È un momento molto incerto, siamo tutti preoccupati e ho voluto personalmente assicurarmi che i nostri dipendenti non dovessero avere anche il timore di perdere il lavoro. Ho inviato un messaggio video a ognuno di loro per rassicurarli che la loro posizione lavorativa non era assolutamente a rischio e che avrebbero continuato a percepire lo stipendio.
Risolte le preoccupazioni legate all’azienda, abbiamo cercato di dare un contributo alla comunità in cui viviamo.

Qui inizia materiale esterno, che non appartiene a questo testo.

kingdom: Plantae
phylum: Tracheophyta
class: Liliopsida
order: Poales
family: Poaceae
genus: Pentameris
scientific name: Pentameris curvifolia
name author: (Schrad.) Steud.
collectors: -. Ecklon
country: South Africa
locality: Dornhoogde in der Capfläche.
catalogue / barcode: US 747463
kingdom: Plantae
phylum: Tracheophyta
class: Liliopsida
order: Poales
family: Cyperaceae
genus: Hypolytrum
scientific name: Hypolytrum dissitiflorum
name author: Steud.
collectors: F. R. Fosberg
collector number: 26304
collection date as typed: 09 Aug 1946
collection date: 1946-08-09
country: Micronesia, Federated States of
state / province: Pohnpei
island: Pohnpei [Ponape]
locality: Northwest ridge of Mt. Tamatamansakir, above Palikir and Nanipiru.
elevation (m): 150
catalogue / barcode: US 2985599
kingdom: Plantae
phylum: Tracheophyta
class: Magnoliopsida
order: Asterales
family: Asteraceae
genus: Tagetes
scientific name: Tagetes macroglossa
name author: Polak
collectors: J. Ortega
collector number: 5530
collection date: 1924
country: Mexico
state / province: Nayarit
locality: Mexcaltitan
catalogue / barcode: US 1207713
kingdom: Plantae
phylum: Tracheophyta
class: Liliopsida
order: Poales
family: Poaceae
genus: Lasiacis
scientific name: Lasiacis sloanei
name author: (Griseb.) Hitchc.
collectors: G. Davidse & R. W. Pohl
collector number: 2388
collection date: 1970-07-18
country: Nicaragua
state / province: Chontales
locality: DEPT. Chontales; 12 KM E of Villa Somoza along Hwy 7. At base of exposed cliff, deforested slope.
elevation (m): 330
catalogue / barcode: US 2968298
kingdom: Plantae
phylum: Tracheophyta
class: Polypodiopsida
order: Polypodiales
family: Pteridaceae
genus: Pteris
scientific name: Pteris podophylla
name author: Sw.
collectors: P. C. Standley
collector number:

Quando siamo venuti a sapere che all’ospedale mancavano gli strumenti necessari per operare, sfruttando la nostra rete, abbiamo trovato un’azienda in Israele che produce mascherine e insieme a un gruppo di imprenditori della zona ne abbiamo ordinate 500.000. Ne abbiamo tenute alcune centinaia e abbiamo donato il resto alla comunità locale continuando a rimanere in contatto sia con l’ospedale che con l’azienda che produce respiratori in Italia, per poter fornire tutta l’assistenza possibile da parte nostra. Ho sempre sentito il valore della responsabilità sociale di un’azienda e oggi più che mai mi assumo quest’obbligo che reputo doveroso e necessario. Vogliamo solo fare la nostra parte. In questo momento è il compito più importante che ci possiamo assumere come azienda.
Quando è successo tutto questo eravamo in piena fase di preparazione per il Salone del Mobile; in realtà oggi mi chiedo se abbia ancora valore investire per presentare il nostro lavoro all’interno di una manifestazione oppure sia più giusto mettere tutti noi stessi in quello che conta davvero, che alla fine, è la creazione di prodotti belli e ricchi di significato. In questo momento lavoriamo tutti da casa utilizzando software per videoconferenze, e-mail e telefonate: ho scoperto che la qualità delle nostre conversazioni è migliorata rispetto a prima, soprattutto nelle nostre telefonate quotidiane in cui condividiamo le nostre opinioni e ci scambiamo consigli.
Siamo tutti meno distratti, più concentrati.
Al momento non ha molto senso pensare all’impatto che tutto questo avrà a livello finanziario. Non c’è molto che possiamo fare; noi ci possiamo ritenere fortunati perché in realtà gli ordini non si siano ancora fermati, anche se dovremo far fronte a una regressione anche per il fatto che attualmente il governo italiano ha chiuso tutte le produzioni non essenziali. Il fatto di essere ben preparati come azienda ci consente di dedicare questo momento a pensare alle nostre famiglie e a quelle aziende che non sono in grado di sostenere i propri lavoratori nell’attesa che il governo intervenga per aiutare chi è in difficoltà. Dobbiamo essere tutti uniti.
Magari potremmo partecipare al Salone virtualmente. Tutti all’interno dell’azienda hanno lavorato sodo per prepararlo, dagli operai della produzione, ai team negli uffici, fino ai designer con i quali abbiamo sviluppato le nuove collezioni. La condivisione virtuale sarebbe un modo per esprimere il nostro apprezzamento per ciò che hanno fatto e per dimostrare che non ci fermiamo.
Continuiamo a fare quello che abbiamo sempre fatto, ma in modo diverso.